Because of its insular geography and abundant natural resources, feudal Japan managed to remain aloof from European influences throughout much of the second millennium until being literally forced open by intimidation in the form of a small flotilla of modern American naval vessels led by Commodore Matthew C. Perry, who had been sent from America on to establish diplomatic and trade relations.

Thus did a very homogeneous ancient country with an inward-looking feudal society come under the influence by a younger, brash nation less than a century old. Their relationship would ultimately have enormous consequences for both and has continued to be troubled by their cultural and language differences (and not a little mutual suspicion).

The first consequence for Japan was its amazingly rapid modernization. Almost simultaneously, the US preserved its its own pathway to eventual global power by resisting the threat of Balkanization implicit in its Civil War.

Despite earnest attempts at understanding by individuals on both sides, the mutual suspicion between Japan and America continued; flaring most decisively in the Nineteen Forties after Japan entered an ill-advised pact with Germany and Italy which was quickly followed by World War 2, Pearl Harbor, and war with America.

Without lingering on its multiple complex causes, the “Great Pacific War,” as it's known in Japan, forced further change in Japan’s economy and relationship with the rest of the world. Following the nuclear destruction of two cities (the cost of averting an historically bloody invasion of the home islands) the Emperor was retained as a symbol, but could no longer provide cover for a cabal of military adventurers.

The post war occupation was an extraordinary period of rapprochement that has endured since I945 despite several stresses. It was my privilege to live in Japan for four years as an Army surgeon at a military hospital about thirty miles from downtown Tokyo between August 1963 and August 1967. When I arrived, JFK was still alive and Tokyo was preparing feverishly to host the first Asian Olympics. My four year tour in Japan is logically divided into two phases: the first two were like a leisurely small town surgical practice, which gave me a chance to learn a good bit about Japanese culture and Asia in general. The last two were frantic, dominated by America's progressive involvement in Vietnam, during which the US Army Medical Corps played an important, but relatively unchronicled role. Fresh battle casualties were air-evacuated from Tan Son Nhut airport near Saigon to Yakota outside Tokyo as early as four days after wounding. The rapidity of the medical preparations made in the wake of the Gulf of Tonkin Resolution is indicated by the expansion from 150 functional beds at Zama Hospital where I was stationed to 750. The total in Japan eventually reached over three thousand in four separate facilities of which the last became operational just as I departed in August 1967. The project involved "renovation" of three existing structures into hospitals with little public disclosure, either in Japan or America; a remarkable bit of military history yet to be studied or described in much detail.

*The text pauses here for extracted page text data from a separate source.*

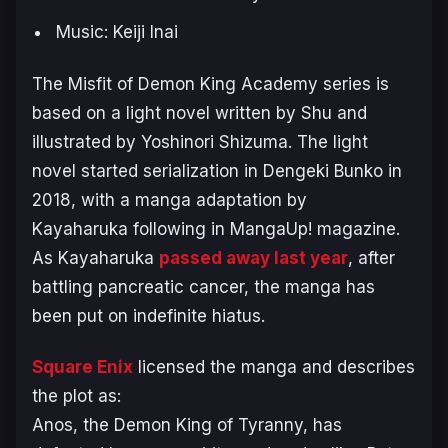
Music: Keiji Inai
The Misfit of Demon King Academy
series is
based on a light novel written by Shu and
illustrated by Yoshinori Shizuma. The light
novel started serialization in Dengeki Bunko in
2018, with a manga adaptation by
Kayaharuka following in MangaUp! magazine.
As Kayaharuka
passed away last year
, after
battling pancreatic cancer, the manga has
been put on indefinite hiatus.
Square Enix
licensed the manga and describes
the plot as:
Anos, the Demon King of Tyranny, has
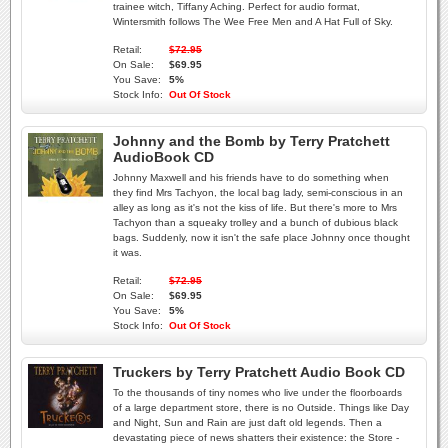
trainee witch, Tiffany Aching. Perfect for audio format,
Wintersmith follows The Wee Free Men and A Hat Full of Sky.
Retail:
$72.95
On Sale:
$69.95
You Save:
5%
Stock Info:
Out Of Stock
Johnny and the Bomb by Terry Pratchett
AudioBook CD
Johnny Maxwell and his friends have to do something when
they find Mrs Tachyon, the local bag lady, semi-conscious in an
alley as long as it's not the kiss of life. But there's more to Mrs
Tachyon than a squeaky trolley and a bunch of dubious black
bags. Suddenly, now it isn't the safe place Johnny once thought
it was.
Retail:
$72.95
On Sale:
$69.95
You Save:
5%
Stock Info:
Out Of Stock
Truckers by Terry Pratchett Audio Book CD
To the thousands of tiny nomes who live under the floorboards
of a large department store, there is no Outside. Things like Day
and Night, Sun and Rain are just daft old legends. Then a
devastating piece of news shatters their existence: the Store -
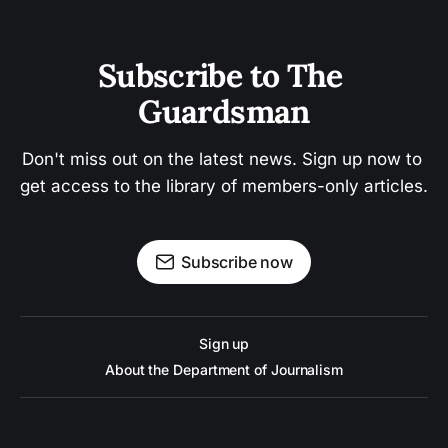
Subscribe to The 
Guardsman
Don't miss out on the latest news. Sign up now to 
get access to the library of members-only articles.
Subscribe now
Sign up
About the Department of Journalism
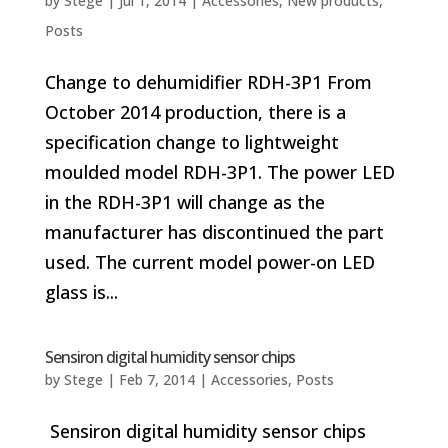
by
Stege
|
Jul 1, 2014
|
Accessories
,
New products
,
Posts
Change to dehumidifier RDH-3P1 From
October 2014 production, there is a
specification change to lightweight
moulded model RDH-3P1. The power LED
in the RDH-3P1 will change as the
manufacturer has discontinued the part
used. The current model power-on LED
glass is...
Sensiron digital humidity sensor chips
by
Stege
|
Feb 7, 2014
|
Accessories
,
Posts
Sensiron digital humidity sensor chips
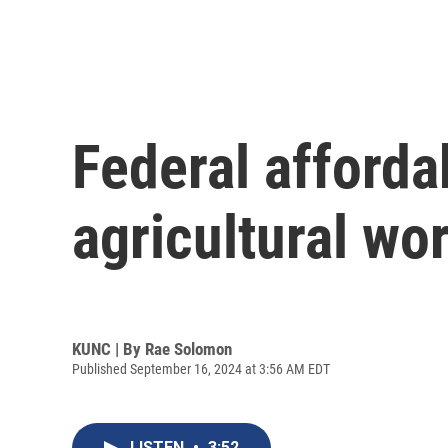
Federal afforda
agricultural wor
KUNC | By
Rae Solomon
Published September 16, 2024 at 3:56 AM EDT
LISTEN
•
3:52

By the time I returned to the US for further surgical training in San Francisco, both the Summer of Love and the Viet Nam war were in full swing and the game-changing Tet offensive was only five months in the future.

It now appears that the ongoing nuclear crisis in Japan will sustain enough interest to excuse a short break from drug policy issues, but I can't help observing that the crisis is as good a real-time example of denial as a characteristic human behavior.

Anxiety is also mounting: as world's economy skates on thin ice, there seems to be more interest in dismissing the importance of Japan's still-unresolved nuclear crisis than concern over the consequences of losing production from the world's third largest economy and the potential conversion of that nation into an economic cripple.